Au cours de l’atelier, les cadres venus des ministères en charge de la santé, de l’environnement et de l’élevage ont examiné et adopté les six documents de sauvegarde pour la mise en œuvre de la phase IV du Projet Redisse (Projet régional d’amélioration des systèmes de surveillance des maladies en Afrique centrale). Il s’agit des documents suivants:
– cadre de gestion environnementale et sociale;
– cadre de planification en faveur des populations autochtones;
– cadre politique de réinstallation;
– mécanisme de gestion des plaintes;
– plan d’action contre les Vbg/Eas/Hs;
– et plan de gestion des déchets biomédicaux.
Ces documents vont permettre la continuité des actions du projet qui vise à renforcer les capacités nationales et régionales de lutte contre les menaces des maladies au niveau de l’interface homme, animal et environnement, source de la plupart de nouveaux agents pathogènes à tendance épidémique connus, a expliqué le Dr Jean-Pierre Okandzé Elenga. Le projet couvre toutes les activités relatives à la surveillance des maladies, notamment dans les frontières et dans les points d’entrée du pays. Selon lui, il est question de se préparer contre une menace d’épidémie et de trouver des solutions d’éradication, au cas où un pays frontalier serait affecté.

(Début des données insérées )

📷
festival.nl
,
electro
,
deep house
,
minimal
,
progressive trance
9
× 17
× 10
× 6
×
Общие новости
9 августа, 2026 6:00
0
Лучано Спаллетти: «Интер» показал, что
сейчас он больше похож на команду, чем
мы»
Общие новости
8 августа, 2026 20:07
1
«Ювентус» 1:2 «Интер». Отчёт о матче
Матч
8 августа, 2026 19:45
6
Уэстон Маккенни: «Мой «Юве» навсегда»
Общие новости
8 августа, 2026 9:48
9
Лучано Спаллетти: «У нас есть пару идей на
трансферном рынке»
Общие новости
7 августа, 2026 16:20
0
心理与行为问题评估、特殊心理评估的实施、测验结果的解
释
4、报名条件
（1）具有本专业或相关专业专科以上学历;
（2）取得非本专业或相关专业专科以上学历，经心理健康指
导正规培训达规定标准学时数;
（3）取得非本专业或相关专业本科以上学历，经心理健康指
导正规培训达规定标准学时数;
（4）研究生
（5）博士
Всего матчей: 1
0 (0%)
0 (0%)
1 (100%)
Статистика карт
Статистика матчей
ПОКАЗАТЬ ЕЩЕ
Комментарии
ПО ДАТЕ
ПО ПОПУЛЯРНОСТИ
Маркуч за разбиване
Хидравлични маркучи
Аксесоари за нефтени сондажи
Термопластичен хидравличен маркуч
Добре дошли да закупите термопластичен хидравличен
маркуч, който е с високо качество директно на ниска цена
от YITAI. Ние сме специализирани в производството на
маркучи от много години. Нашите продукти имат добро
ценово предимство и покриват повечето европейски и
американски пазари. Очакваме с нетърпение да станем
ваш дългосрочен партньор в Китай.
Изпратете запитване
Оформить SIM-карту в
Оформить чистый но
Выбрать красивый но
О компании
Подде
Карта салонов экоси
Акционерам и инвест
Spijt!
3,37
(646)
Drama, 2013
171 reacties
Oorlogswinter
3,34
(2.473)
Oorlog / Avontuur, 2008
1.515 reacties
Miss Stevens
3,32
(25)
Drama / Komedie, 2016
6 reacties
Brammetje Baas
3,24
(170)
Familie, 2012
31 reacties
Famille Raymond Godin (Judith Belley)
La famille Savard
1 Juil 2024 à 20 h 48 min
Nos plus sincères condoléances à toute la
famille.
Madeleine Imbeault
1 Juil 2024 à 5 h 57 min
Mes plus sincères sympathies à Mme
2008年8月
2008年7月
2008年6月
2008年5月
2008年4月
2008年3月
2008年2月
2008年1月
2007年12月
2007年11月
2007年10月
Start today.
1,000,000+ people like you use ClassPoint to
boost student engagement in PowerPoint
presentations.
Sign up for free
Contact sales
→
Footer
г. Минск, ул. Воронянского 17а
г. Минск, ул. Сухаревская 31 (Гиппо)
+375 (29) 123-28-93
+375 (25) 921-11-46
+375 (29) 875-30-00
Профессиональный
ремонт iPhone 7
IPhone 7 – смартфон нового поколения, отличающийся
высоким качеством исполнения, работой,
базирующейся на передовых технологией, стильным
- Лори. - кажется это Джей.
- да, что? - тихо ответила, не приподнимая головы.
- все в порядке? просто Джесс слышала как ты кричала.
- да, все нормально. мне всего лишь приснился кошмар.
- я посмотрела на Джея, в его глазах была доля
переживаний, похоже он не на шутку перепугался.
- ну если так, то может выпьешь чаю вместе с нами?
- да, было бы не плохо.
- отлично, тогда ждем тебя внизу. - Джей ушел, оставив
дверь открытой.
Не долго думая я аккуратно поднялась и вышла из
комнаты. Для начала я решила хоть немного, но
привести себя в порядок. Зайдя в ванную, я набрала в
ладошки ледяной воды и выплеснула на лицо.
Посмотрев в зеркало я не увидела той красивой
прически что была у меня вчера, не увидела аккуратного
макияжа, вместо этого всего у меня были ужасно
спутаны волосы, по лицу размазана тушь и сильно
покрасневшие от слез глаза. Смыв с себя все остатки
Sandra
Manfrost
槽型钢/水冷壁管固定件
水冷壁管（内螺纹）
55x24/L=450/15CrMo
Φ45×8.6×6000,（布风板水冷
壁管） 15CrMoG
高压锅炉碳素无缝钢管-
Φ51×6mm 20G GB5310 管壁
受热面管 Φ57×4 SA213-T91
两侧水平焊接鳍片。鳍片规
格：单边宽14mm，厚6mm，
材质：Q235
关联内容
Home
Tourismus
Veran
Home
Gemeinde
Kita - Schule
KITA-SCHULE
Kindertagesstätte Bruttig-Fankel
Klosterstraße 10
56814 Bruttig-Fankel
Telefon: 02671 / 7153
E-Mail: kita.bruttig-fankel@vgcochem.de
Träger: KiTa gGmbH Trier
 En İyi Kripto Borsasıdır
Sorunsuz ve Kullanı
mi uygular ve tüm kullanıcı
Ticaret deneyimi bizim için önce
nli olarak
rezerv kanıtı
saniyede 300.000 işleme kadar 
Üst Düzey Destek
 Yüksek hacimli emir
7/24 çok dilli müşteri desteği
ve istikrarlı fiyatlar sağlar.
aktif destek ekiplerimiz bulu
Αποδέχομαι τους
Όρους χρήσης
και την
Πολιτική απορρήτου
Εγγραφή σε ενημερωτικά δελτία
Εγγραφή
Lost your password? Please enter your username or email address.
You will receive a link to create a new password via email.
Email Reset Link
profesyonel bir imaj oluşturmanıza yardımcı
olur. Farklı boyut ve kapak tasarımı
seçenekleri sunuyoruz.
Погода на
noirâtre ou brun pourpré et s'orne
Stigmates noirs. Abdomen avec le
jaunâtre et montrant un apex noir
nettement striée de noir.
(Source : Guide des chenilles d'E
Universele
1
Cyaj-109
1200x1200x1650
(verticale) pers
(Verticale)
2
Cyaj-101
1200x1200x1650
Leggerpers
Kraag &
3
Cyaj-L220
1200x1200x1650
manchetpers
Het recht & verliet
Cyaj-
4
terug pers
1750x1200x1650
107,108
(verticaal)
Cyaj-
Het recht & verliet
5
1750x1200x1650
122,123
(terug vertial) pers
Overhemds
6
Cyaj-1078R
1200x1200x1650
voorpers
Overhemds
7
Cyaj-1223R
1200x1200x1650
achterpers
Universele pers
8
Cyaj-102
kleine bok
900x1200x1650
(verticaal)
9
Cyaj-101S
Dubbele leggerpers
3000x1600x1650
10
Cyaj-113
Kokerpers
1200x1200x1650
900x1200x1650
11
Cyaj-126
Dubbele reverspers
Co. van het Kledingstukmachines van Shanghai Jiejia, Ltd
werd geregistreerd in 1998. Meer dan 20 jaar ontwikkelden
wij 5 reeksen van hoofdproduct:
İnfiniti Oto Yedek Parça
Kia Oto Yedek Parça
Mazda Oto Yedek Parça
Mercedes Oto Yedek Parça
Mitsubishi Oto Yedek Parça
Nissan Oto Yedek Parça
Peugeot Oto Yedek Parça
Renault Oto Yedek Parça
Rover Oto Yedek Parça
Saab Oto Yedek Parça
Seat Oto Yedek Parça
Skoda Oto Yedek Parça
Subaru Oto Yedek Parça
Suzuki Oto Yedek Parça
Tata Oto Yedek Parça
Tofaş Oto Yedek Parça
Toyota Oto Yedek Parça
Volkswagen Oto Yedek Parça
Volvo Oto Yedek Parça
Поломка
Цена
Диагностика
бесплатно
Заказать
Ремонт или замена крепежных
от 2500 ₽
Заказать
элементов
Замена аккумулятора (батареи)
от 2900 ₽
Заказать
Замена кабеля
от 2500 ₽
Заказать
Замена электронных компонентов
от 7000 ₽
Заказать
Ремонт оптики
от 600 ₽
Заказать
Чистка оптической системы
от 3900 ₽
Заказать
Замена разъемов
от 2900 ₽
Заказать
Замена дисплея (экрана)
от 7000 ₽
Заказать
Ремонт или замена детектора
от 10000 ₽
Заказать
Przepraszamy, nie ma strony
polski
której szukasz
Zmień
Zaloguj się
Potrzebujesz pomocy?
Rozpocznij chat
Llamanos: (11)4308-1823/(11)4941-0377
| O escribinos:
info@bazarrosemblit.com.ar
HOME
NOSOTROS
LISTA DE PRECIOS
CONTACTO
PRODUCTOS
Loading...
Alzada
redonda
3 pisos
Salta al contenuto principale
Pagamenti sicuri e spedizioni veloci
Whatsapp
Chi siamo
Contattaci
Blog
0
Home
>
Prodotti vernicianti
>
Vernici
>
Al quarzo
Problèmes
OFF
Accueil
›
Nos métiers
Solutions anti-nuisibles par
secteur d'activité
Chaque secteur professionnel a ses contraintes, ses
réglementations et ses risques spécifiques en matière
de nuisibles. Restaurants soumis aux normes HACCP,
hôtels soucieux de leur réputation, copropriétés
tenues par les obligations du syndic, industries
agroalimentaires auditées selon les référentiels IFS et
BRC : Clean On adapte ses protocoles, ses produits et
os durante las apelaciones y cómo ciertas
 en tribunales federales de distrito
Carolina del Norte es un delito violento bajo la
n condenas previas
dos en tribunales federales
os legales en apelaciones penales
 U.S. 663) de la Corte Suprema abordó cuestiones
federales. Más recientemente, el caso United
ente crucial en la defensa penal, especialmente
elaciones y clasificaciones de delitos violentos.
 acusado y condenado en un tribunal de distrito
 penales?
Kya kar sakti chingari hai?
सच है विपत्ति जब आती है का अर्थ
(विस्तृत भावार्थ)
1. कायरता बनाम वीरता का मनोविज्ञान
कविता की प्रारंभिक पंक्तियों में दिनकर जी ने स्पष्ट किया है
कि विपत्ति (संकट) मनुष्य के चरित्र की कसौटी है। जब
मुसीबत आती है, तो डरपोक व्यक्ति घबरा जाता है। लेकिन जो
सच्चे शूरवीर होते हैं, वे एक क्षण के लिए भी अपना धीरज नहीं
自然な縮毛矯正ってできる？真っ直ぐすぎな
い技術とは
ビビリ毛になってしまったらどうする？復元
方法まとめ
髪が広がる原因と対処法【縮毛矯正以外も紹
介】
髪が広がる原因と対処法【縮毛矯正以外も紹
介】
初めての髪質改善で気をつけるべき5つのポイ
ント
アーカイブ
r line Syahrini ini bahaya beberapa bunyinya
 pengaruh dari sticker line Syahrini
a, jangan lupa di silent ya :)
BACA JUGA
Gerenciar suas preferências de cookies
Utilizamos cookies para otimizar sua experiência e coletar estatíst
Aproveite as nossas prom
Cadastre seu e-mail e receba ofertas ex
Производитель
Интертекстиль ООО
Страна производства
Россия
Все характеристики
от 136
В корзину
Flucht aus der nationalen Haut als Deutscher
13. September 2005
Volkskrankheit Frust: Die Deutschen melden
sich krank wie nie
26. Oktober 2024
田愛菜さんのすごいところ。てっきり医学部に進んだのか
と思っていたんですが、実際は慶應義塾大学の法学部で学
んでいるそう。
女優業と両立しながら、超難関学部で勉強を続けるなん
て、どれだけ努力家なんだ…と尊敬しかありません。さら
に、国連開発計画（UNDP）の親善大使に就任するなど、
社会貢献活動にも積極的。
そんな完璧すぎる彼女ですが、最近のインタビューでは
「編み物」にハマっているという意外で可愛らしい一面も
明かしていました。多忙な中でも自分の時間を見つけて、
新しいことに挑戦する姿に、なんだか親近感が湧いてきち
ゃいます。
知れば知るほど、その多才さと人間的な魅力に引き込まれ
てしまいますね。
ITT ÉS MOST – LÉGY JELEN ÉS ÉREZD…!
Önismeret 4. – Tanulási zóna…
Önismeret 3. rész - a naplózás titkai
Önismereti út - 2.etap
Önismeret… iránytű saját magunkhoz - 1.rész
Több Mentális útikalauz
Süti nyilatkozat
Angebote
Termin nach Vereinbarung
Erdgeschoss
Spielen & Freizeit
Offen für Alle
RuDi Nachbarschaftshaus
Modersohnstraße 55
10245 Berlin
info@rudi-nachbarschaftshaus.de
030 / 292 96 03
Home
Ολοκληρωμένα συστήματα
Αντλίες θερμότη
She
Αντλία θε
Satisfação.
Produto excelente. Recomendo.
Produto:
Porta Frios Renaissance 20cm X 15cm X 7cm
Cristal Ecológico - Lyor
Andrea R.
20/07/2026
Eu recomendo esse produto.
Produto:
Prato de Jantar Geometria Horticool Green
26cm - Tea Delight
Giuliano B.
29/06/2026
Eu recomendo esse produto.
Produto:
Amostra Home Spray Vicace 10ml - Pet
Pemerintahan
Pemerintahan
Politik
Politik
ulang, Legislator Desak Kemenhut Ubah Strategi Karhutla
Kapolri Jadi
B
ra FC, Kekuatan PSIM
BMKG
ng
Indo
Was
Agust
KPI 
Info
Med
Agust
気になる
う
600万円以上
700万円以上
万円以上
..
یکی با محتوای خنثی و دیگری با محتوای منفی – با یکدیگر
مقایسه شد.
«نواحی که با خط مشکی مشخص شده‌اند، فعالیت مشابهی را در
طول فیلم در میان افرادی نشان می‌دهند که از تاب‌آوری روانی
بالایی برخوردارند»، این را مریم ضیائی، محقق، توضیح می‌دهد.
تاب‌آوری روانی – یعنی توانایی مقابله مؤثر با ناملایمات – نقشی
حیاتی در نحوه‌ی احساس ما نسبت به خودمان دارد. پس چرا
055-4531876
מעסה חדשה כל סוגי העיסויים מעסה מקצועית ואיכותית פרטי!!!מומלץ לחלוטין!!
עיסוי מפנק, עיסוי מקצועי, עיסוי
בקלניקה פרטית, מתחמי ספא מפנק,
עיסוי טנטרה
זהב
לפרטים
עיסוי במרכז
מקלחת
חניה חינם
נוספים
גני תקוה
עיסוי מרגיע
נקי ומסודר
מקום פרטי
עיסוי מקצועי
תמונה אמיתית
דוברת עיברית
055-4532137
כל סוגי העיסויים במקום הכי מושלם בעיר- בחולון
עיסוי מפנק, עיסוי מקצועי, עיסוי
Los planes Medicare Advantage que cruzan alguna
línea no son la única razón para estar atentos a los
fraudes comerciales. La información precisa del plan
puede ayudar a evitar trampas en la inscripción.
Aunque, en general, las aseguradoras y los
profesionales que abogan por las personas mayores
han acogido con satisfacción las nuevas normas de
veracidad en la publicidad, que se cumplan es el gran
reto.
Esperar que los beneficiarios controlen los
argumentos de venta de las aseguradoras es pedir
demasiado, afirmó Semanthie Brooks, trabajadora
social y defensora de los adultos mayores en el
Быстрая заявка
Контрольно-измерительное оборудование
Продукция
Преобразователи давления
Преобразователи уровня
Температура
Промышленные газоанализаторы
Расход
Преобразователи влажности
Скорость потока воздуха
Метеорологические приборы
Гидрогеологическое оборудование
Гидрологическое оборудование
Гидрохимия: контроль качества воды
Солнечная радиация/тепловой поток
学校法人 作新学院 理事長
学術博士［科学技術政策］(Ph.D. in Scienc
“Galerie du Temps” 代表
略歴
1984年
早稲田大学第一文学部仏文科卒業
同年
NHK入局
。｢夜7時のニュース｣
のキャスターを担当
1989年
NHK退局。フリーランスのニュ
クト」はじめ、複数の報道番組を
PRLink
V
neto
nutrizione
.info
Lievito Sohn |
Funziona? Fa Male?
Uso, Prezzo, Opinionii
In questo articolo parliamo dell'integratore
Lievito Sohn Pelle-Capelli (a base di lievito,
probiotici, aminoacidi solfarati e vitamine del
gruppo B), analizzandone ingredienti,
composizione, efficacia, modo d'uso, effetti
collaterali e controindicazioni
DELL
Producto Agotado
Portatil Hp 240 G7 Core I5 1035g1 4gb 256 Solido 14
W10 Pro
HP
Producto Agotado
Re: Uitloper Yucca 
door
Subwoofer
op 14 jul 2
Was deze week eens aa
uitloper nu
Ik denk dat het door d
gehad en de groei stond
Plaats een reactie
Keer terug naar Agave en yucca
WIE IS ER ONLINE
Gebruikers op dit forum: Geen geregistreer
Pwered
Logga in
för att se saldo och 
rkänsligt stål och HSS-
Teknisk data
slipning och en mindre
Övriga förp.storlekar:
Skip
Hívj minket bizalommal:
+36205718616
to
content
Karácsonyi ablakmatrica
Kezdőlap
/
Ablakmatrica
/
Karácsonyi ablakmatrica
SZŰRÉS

Signalons que la Banque mondiale finance ce projet dans cinq pays de la C.e.e.a.c (Communauté économique des Etats de l’Afrique centrale), à savoir l’Angola, la Centrafrique, le Congo, la RD Congo et le Tchad. Le bureau régional dudit projet est basé à Libreville, au Gabon, où se trouve le siège de la C.e.e.a.c.
La mise en œuvre de ce projet, à travers les documents adoptés, va servir aux différents ministères. En effet, c’est un projet qui renforce le système de surveillance des maladies au niveau international. Ainsi, tous les pays concernés d’Afrique centrale se sont engagés à définir les différentes normes sur le système de santé humaine, animale et environnementale et les critères sont prédéfinis dans les documents adoptés, a souligné le coordonnateur du projet.